▶ [Document extract]
Segment Open

Despite the heft of much of the subject matter, Rennex handles the content effortlessly – and not without a certain wry humour. ‘It had never occurred to me before,’ she observes in the midst of a passage about precancerous cells in her ovaries, ‘how much E.T. looks like the female reproductive organs.’ This book is not sentimental, which is not the same thing as saying it is not deeply felt. Take, for example, a recollection of the author and her mother on the Ferris wheel. Moments prior, the mother had critiqued her daughter’s choice of shirt in the hurtful way unique to mothers. Atop the Ferris wheel the wind is strong, and the mother’s wig is dislodged. The daughter sees ‘her straight white undergrowth sticking out around the edges’, and the tenderness is palpable. Rennex’s language throughout is pared back, which helps to ease us into the world she is painting – a world of secrets and backyards and everyday love.

If this is a book about suburbia and family and the way great events play out in our homes and hearts, it is also one about the institutional erasure of the individual. In her attempts to retrieve documents about her father’s war years from various government departments, Rennex encounters a series of Kafkaesque roadblocks. When the requested copy of her mother’s claim for a war widow pension arrives in the post, for instance, half of the letter has been cut off by the photocopier. Apparently, Rennex is told, this is because the letter is foolscap and so cannot fit onto an A4 page. ‘But you can copy it on two pages,’ says Rennex. ‘Am I going mad?’

This bureaucratic web is exemplified in the double-page prose poem of collected acronyms: ‘CWGC Commonwealth War Graves Commission DCO Defence Community Organisation DFISA Defence Force Income Support Allowance’ and so on, and so on. Absurdity yes, but also tragedy – as in the case of Veteran Bird, whose years of requests for support were rejected by the Department of Veterans Affairs because his trauma conditions were not considered ‘permanent and stable’. ‘Jesse’s conditions finally became permanent’, write his parents, ‘when he ended his life’. Resisting the temptation to editorialise or moralise, Rennex tells Bird’s story by reproducing the letters his family wrote to Veteran Affairs.

Segment Closed

▶ [Task set]
(A) According to the book review, what reason was Rennex given for half of her mother's war widow pension claim being cut off in the copy?
(B) Go on with the book review of Rennex's work, starting after its last sentence.

▶ [Record set]
Segment Open

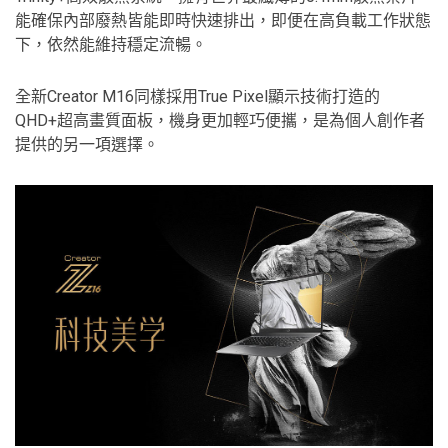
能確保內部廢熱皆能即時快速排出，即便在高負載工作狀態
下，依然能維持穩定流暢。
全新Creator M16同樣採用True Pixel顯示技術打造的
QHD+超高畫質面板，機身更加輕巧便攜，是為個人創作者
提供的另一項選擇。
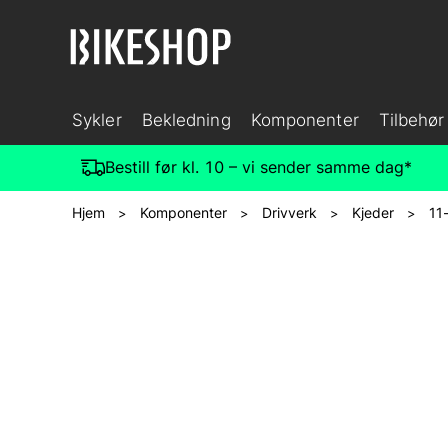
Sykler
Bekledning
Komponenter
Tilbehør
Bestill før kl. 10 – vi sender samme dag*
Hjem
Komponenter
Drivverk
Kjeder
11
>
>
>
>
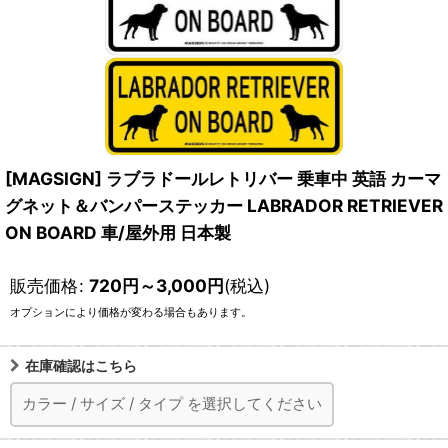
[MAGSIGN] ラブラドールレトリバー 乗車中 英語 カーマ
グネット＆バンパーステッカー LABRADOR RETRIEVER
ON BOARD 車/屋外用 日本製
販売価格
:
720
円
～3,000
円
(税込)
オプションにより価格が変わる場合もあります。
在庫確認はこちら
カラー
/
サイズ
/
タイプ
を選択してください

Segment Closed

▶ [Expected results]
(A) The letter was foolscap and so could not fit onto an A4 page.

(B)
This same sense of restraint is evident in the text’s composition. Rather than filling in the gaps with narrative, the book is structured through a series of titled fragments comprising prose, poetry, photographs, lists, letters, army records. Just as Rennex uncovers slivers of her father’s past, so the story is told in fragments, a case of content and form mirroring one another. In fragmentary form, what is absent turns out to be just as resonant as what is present – the white space of the unknowable.

Rennex is also an artist and former gallery director, and her eye for visual modes of storytelling comes through in the inclusion of images, rendered in black and white and embedded throughout the text – her father in uniform, family photographs, letters, army records. Uncaptioned, they remind us of the way W.G. Sebald used images in Austerlitz (2001), intrinsic to the story at hand rather than merely illustrative. Interestingly, like Austerlitz, Life with Birds is a haunted text about the messy aftermath of war and the slipperiness of memory.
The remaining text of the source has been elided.